Lei aveva auspicato che il decreto passasse alla Camera per la conversione. Deluso dalla scelta di sottoporlo al Senato?
Più che deluso, dispiaciuto. In commissione Trasporti e Tlc i gruppi parlamentari avevano fatto un ottimo lavoro di collaborazione che poteva fare da base alle proposte emendative. Ma non ci scoraggiamo, siamo pronti a collaborare con i colleghi senatori.
Si è fatto un'idea sul perché il decreto sia stato inviato al Senato?
Credo che sia collegato al fatto che il provvedimento non riguardasse solo l'Agenda digitale ma "ulteriori provvedimenti" per la crescita del Paese, praticamente la parte seconda del decreto Sviluppo varato a giugno. In quel caso la procedura di conversione avvenne alla Camera, immagino che stavolta si sia scelto il Senato per motivi di fair play istituzionale.
Qualcuno dice che questa scelta nasconda la volontà politica di affossare l'Agenda.
Non lo credo. C'è unità di intenti tra governo e parlamento sul tema dell'innovazione digitale. Ora si tratta di capire come muoversi per trasferire il risultato del lavoro fatto a Montecitorio a Palazzo Madama. Il Pdl ha giù avviato proficui contatti con la relatrice del provvedimento, la senatrice Simona Vicari.
Pdl, Pd, eUdc presenteranno emendamenti condivisi?
Diciamo che la tendenza è quella di collaborare su un tema di levatura nazionale come quello dell'Agenda digitale. Con Paolo Gentiloni e Roberto Rao stiamo continuando a lavorare insieme. Ovviamente nulla vieta ai singoli gruppi di presentare emendamenti in maniera autonoma.
Entrando nel dettaglio del decreto, quali aspetti reputa si possano migliorare?

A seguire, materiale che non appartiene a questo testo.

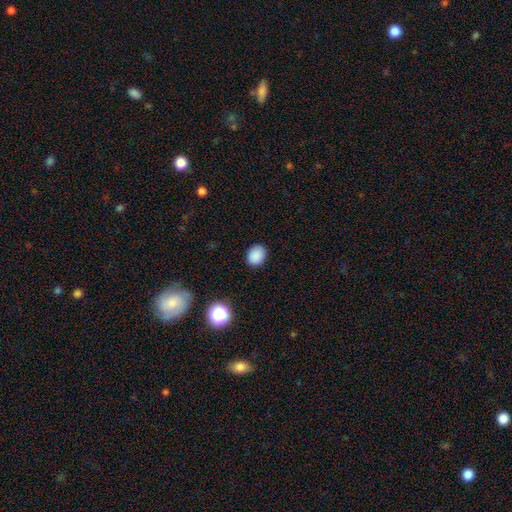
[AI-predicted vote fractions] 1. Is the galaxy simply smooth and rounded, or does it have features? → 87% smooth, 10% star or artifact, 3% featured or disk.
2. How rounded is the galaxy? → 53% round, 46% in between, 1% cigar-shaped.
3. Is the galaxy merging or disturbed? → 88% none, 9% minor disturbance, 2% major disturbance, 1% merger.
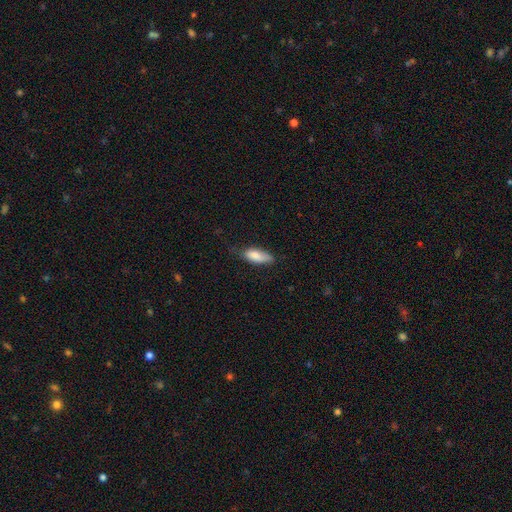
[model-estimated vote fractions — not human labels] The model was most divided on "merging": none: 60%, minor disturbance: 31%, major disturbance: 7%, merger: 2%. More confident: smooth or featured — smooth (82%); how rounded — in between (75%).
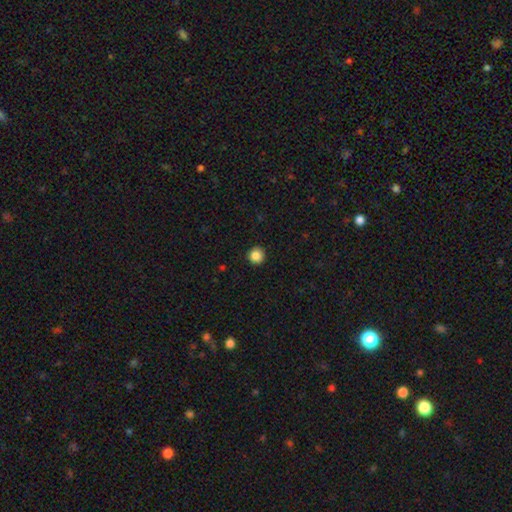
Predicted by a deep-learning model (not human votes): smooth_or_featured: smooth (p=0.86) [alt: star or artifact p=0.10]
how_rounded: round (p=0.95) [alt: in between p=0.04]
merging: none (p=0.93) [alt: minor disturbance p=0.05]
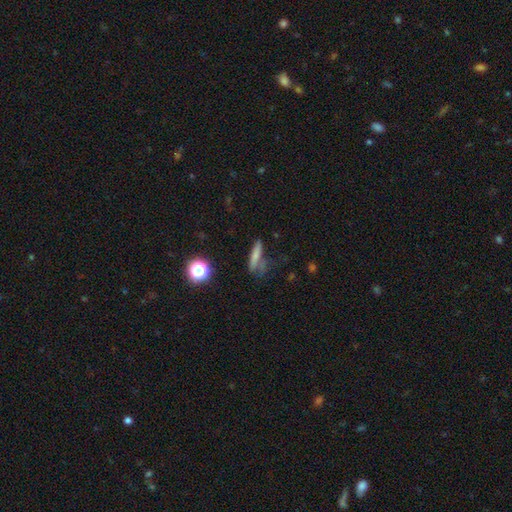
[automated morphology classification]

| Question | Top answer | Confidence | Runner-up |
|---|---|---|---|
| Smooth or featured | smooth | 68% | featured or disk (18%) |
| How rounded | cigar-shaped | 77% | in between (16%) |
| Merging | none | 57% | minor disturbance (23%) |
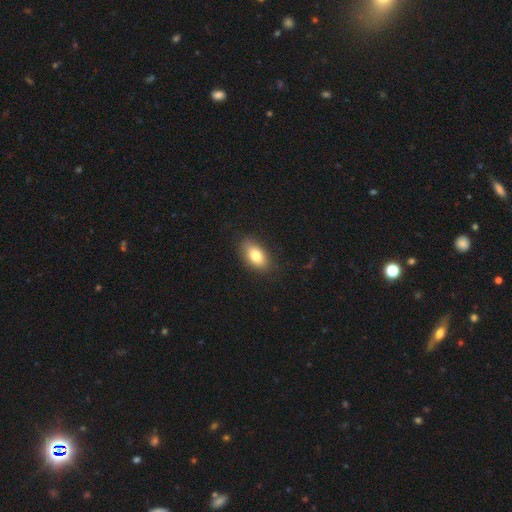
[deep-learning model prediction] smooth_or_featured: smooth (p=0.80) [alt: featured or disk p=0.12]
how_rounded: in between (p=0.89) [alt: round p=0.07]
merging: none (p=0.84) [alt: minor disturbance p=0.12]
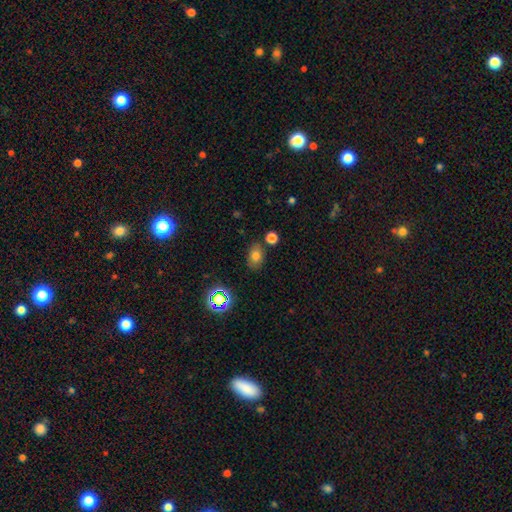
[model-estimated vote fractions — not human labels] This is likely a smooth galaxy (74%). How rounded: likely in between (75%). Merging: likely none (78%).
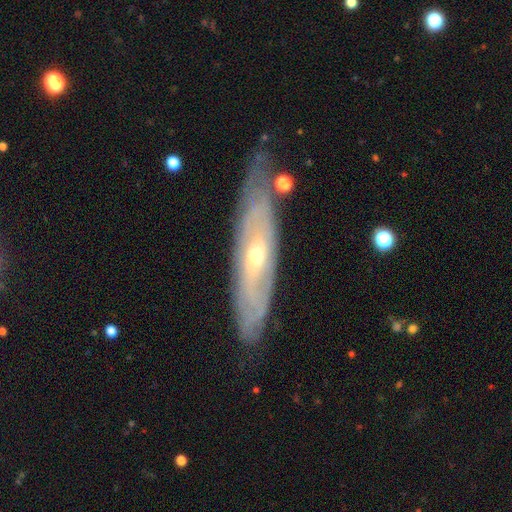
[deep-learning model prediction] This appears to be a featured or disk galaxy (73%). Merging: none (74%).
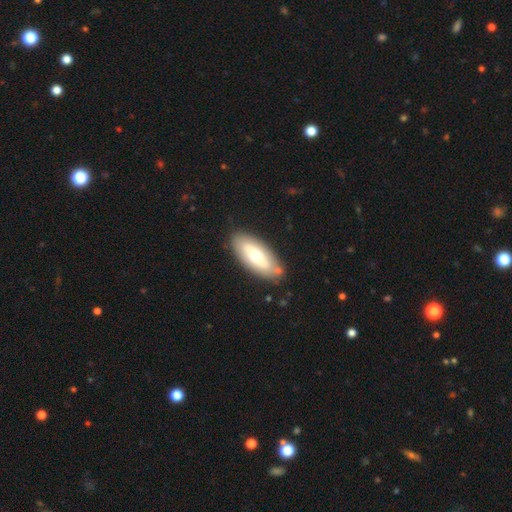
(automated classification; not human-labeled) smooth-or-featured: smooth: 58% | featured or disk: 37% | star or artifact: 5%
  how-rounded: in between: 82% | cigar-shaped: 15% | round: 2%
  merging: none: 79% | minor disturbance: 14% | merger: 4% | major disturbance: 3%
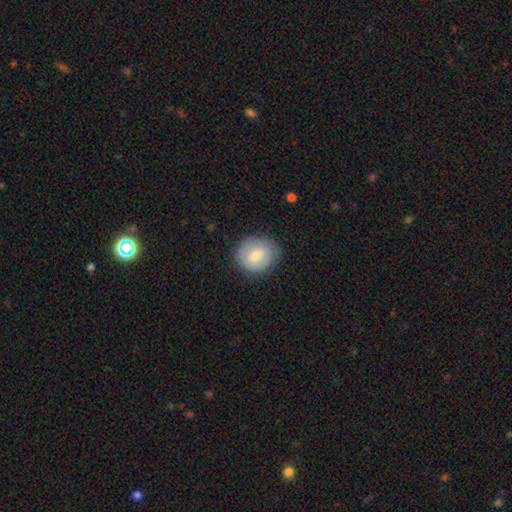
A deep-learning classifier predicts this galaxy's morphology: Smooth or featured: smooth — 75% (featured or disk — 18%)
How rounded: round — 68% (in between — 31%)
Merging: none — 79% (minor disturbance — 15%)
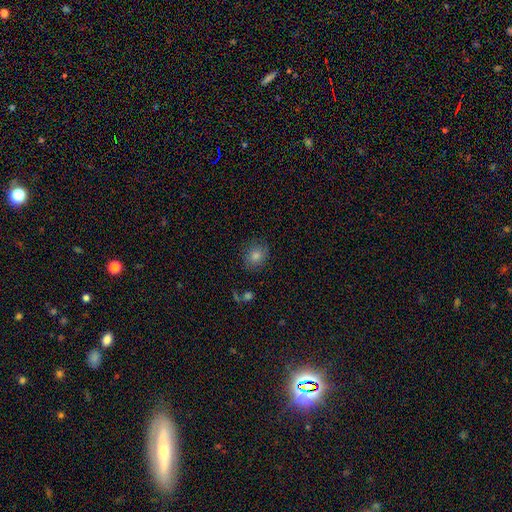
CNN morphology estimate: smooth 77%, star or artifact 15%, featured or disk 8%. Down the decision tree: how rounded — round (69%); merging — none (85%).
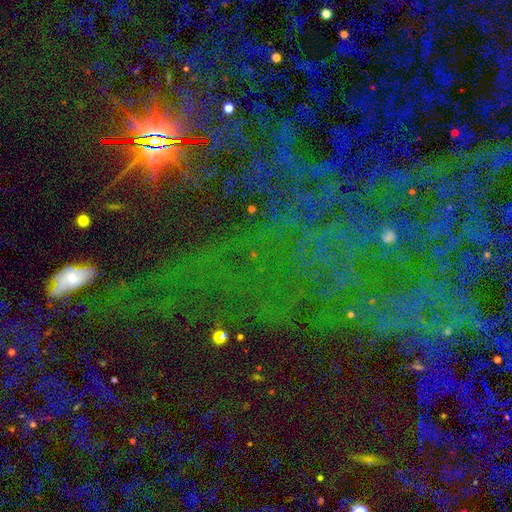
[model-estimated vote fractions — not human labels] Smooth or featured? Predicted: star or artifact (p=0.81).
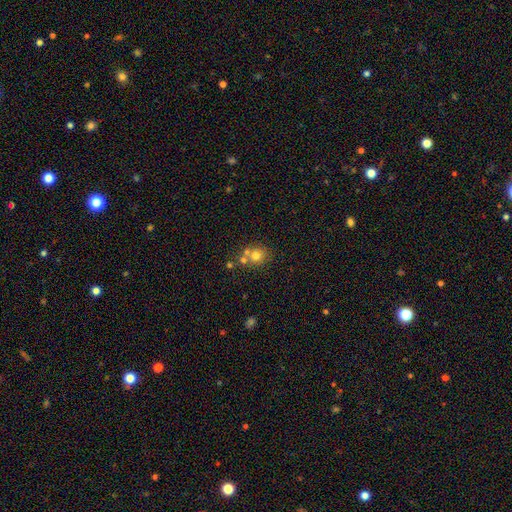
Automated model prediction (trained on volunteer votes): smooth 69%, featured or disk 17%, star or artifact 14%. Down the decision tree: how rounded — round (79%); merging — none (50%).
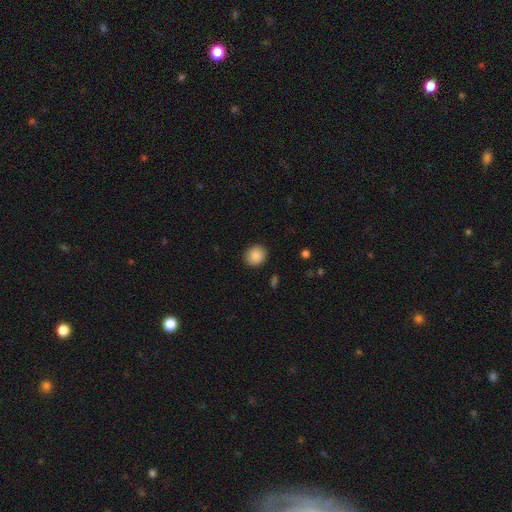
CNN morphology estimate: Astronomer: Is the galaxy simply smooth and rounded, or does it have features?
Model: smooth — 88%.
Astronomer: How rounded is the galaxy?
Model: round — 80%.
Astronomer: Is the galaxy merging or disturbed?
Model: none — 90%.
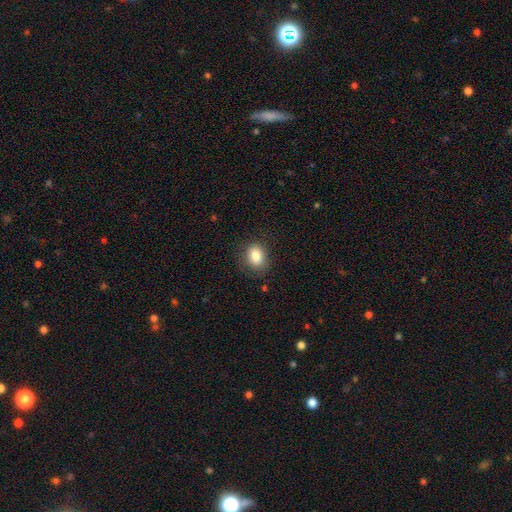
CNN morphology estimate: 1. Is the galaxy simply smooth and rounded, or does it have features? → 83% smooth, 9% star or artifact, 7% featured or disk.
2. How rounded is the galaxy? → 62% in between, 37% round, 1% cigar-shaped.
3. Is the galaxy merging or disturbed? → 80% none, 15% minor disturbance, 4% major disturbance, 1% merger.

Rilevo delle mancanze nel capitolo start up. Credo che la definizione sia troppo rigida e che questo tagli fuori buona parte delle imprese innovative. Bisogna fare in modo di allargare la platea delle start up per fare massa critica e mettere a sistema un comparto che molto ha da offrire all'economia del Paese. C'è poi il nodo e-commerce...
Il grande assente del decreto.
È stato un errore eliminare l'e-commerce. Si tratta di un settore ad alta valenza anti-ciclica in grado di aumentare la competitività delle piccole e medie imprese italiane, architrave dell'impalcatura produttiva italiana. Puntiamo ad elaborare proposte di reintegro del commercio elettronico.
Un capitolo del decreto è dedicato all'alfabetizzazione digitale, un tema a lei particolarmente caro. È soddisfatto delle norme?
È stato importante fare dell'alfabetizzazione digitale una leva dell'Agenda, ma si può e si deve fare di più. Mi riferisco, in particolar modo, al ruolo che la Rai può svolgere. L'articolo 30 del testo bipartisan approvato alla Camera stabiliva che in ogni nuovo contratto di servizio con la Rai, il Ministero dello sviluppo economico prevedesse anche un piano di alfabetizzazione informatica, utilizzando la televisione generalista, un canale digitale tematico in chiaro e un portale internet dedicato. Lavoreremo affinché questo vincolo sia inserito nelle legge.
Lei ha spinto molto per il tax credit nel settore dei videogiochi. Come si muoverà?
Il mio obiettivo è quello di reintrodurre il credito di imposta in un settore in grande espansione che non può essere tagliato fuori dall'Agenda digitale.